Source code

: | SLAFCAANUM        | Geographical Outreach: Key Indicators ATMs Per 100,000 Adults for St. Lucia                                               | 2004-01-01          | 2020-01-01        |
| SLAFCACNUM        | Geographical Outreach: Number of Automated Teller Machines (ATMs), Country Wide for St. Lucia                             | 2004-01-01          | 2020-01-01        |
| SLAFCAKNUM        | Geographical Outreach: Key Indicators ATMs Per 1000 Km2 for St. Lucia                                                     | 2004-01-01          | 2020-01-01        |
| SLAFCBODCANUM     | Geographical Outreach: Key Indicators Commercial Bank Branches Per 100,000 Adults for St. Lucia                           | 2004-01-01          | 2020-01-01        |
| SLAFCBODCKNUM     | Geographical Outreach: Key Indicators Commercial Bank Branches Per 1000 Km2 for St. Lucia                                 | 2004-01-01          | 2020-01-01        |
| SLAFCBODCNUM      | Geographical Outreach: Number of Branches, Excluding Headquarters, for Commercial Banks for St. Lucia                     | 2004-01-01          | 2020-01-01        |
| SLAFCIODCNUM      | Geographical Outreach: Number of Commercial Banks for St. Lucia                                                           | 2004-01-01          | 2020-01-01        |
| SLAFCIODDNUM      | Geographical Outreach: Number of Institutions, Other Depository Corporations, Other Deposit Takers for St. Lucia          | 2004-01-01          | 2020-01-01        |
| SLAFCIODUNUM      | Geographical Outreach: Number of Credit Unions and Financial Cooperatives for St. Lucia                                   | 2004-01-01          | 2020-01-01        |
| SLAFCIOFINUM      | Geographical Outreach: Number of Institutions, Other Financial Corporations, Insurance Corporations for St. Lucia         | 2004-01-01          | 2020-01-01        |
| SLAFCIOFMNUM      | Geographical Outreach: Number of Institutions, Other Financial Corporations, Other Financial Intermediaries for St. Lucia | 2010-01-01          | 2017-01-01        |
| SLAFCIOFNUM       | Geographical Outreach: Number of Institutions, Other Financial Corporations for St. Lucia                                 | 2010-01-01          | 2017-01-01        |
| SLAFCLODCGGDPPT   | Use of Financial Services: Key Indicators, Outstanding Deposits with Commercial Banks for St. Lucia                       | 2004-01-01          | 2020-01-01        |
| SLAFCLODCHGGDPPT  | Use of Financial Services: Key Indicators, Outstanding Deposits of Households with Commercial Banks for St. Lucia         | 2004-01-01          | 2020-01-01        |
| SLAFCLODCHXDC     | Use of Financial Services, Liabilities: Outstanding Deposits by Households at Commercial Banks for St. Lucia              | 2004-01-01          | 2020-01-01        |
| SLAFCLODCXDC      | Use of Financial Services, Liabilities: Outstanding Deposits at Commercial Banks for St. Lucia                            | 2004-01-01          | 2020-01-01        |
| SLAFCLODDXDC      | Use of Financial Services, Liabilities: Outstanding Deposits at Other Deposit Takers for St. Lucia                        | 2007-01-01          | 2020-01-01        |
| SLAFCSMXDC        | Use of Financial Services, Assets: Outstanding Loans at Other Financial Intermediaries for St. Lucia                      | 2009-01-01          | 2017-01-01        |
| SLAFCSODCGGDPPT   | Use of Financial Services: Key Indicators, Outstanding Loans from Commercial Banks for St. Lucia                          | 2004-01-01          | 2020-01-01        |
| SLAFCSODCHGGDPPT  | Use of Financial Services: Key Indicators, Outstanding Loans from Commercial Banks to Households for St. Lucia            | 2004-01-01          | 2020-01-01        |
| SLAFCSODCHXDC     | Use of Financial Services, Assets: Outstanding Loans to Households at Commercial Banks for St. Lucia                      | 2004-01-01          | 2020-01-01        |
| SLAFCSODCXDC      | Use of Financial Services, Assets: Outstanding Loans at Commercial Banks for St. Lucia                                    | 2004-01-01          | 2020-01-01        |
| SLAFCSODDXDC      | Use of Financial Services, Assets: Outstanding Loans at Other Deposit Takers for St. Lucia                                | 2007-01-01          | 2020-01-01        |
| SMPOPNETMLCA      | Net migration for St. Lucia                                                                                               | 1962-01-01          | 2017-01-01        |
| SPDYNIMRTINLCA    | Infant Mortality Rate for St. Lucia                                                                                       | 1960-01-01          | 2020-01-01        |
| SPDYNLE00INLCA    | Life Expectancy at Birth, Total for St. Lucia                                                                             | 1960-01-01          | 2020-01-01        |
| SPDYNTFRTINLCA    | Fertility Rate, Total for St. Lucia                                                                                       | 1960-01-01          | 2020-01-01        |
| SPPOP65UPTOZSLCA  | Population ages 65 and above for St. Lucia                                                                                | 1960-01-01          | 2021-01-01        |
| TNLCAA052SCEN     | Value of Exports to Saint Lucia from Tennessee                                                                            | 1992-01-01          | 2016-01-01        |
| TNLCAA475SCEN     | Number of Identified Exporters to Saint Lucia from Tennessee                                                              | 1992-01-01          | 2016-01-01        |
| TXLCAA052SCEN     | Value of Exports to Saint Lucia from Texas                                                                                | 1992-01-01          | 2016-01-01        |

▸ TASK INSTRUCTIONS:
Copy out the material above character for character, keeping every line in its original order.

▸ RESPONSE TO THE EXERCISE:
Source code

: | SLAFCAANUM        | Geographical Outreach: Key Indicators ATMs Per 100,000 Adults for St. Lucia                                               | 2004-01-01          | 2020-01-01        |
| SLAFCACNUM        | Geographical Outreach: Number of Automated Teller Machines (ATMs), Country Wide for St. Lucia                             | 2004-01-01          | 2020-01-01        |
| SLAFCAKNUM        | Geographical Outreach: Key Indicators ATMs Per 1000 Km2 for St. Lucia                                                     | 2004-01-01          | 2020-01-01        |
| SLAFCBODCANUM     | Geographical Outreach: Key Indicators Commercial Bank Branches Per 100,000 Adults for St. Lucia                           | 2004-01-01          | 2020-01-01        |
| SLAFCBODCKNUM     | Geographical Outreach: Key Indicators Commercial Bank Branches Per 1000 Km2 for St. Lucia                                 | 2004-01-01          | 2020-01-01        |
| SLAFCBODCNUM      | Geographical Outreach: Number of Branches, Excluding Headquarters, for Commercial Banks for St. Lucia                     | 2004-01-01          | 2020-01-01        |
| SLAFCIODCNUM      | Geographical Outreach: Number of Commercial Banks for St. Lucia                                                           | 2004-01-01          | 2020-01-01        |
| SLAFCIODDNUM      | Geographical Outreach: Number of Institutions, Other Depository Corporations, Other Deposit Takers for St. Lucia          | 2004-01-01          | 2020-01-01        |
| SLAFCIODUNUM      | Geographical Outreach: Number of Credit Unions and Financial Cooperatives for St. Lucia                                   | 2004-01-01          | 2020-01-01        |
| SLAFCIOFINUM      | Geographical Outreach: Number of Institutions, Other Financial Corporations, Insurance Corporations for St. Lucia         | 2004-01-01          | 2020-01-01        |
| SLAFCIOFMNUM      | Geographical Outreach: Number of Institutions, Other Financial Corporations, Other Financial Intermediaries for St. Lucia | 2010-01-01          | 2017-01-01        |
| SLAFCIOFNUM       | Geographical Outreach: Number of Institutions, Other Financial Corporations for St. Lucia                                 | 2010-01-01          | 2017-01-01        |
| SLAFCLODCGGDPPT   | Use of Financial Services: Key Indicators, Outstanding Deposits with Commercial Banks for St. Lucia                       | 2004-01-01          | 2020-01-01        |
| SLAFCLODCHGGDPPT  | Use of Financial Services: Key Indicators, Outstanding Deposits of Households with Commercial Banks for St. Lucia         | 2004-01-01          | 2020-01-01        |
| SLAFCLODCHXDC     | Use of Financial Services, Liabilities: Outstanding Deposits by Households at Commercial Banks for St. Lucia              | 2004-01-01          | 2020-01-01        |
| SLAFCLODCXDC      | Use of Financial Services, Liabilities: Outstanding Deposits at Commercial Banks for St. Lucia                            | 2004-01-01          | 2020-01-01        |
| SLAFCLODDXDC      | Use of Financial Services, Liabilities: Outstanding Deposits at Other Deposit Takers for St. Lucia                        | 2007-01-01          | 2020-01-01        |
| SLAFCSMXDC        | Use of Financial Services, Assets: Outstanding Loans at Other Financial Intermediaries for St. Lucia                      | 2009-01-01          | 2017-01-01        |
| SLAFCSODCGGDPPT   | Use of Financial Services: Key Indicators, Outstanding Loans from Commercial Banks for St. Lucia                          | 2004-01-01          | 2020-01-01        |
| SLAFCSODCHGGDPPT  | Use of Financial Services: Key Indicators, Outstanding Loans from Commercial Banks to Households for St. Lucia            | 2004-01-01          | 2020-01-01        |
| SLAFCSODCHXDC     | Use of Financial Services, Assets: Outstanding Loans to Households at Commercial Banks for St. Lucia                      | 2004-01-01          | 2020-01-01        |
| SLAFCSODCXDC      | Use of Financial Services, Assets: Outstanding Loans at Commercial Banks for St. Lucia                                    | 2004-01-01          | 2020-01-01        |
| SLAFCSODDXDC      | Use of Financial Services, Assets: Outstanding Loans at Other Deposit Takers for St. Lucia                                | 2007-01-01          | 2020-01-01        |
| SMPOPNETMLCA      | Net migration for St. Lucia                                                                                               | 1962-01-01          | 2017-01-01        |
| SPDYNIMRTINLCA    | Infant Mortality Rate for St. Lucia                                                                                       | 1960-01-01          | 2020-01-01        |
| SPDYNLE00INLCA    | Life Expectancy at Birth, Total for St. Lucia                                                                             | 1960-01-01          | 2020-01-01        |
| SPDYNTFRTINLCA    | Fertility Rate, Total for St. Lucia                                                                                       | 1960-01-01          | 2020-01-01        |
| SPPOP65UPTOZSLCA  | Population ages 65 and above for St. Lucia                                                                                | 1960-01-01          | 2021-01-01        |
| TNLCAA052SCEN     | Value of Exports to Saint Lucia from Tennessee                                                                            | 1992-01-01          | 2016-01-01        |
| TNLCAA475SCEN     | Number of Identified Exporters to Saint Lucia from Tennessee                                                              | 1992-01-01          | 2016-01-01        |
| TXLCAA052SCEN     | Value of Exports to Saint Lucia from Texas                                                                                | 1992-01-01          | 2016-01-01        |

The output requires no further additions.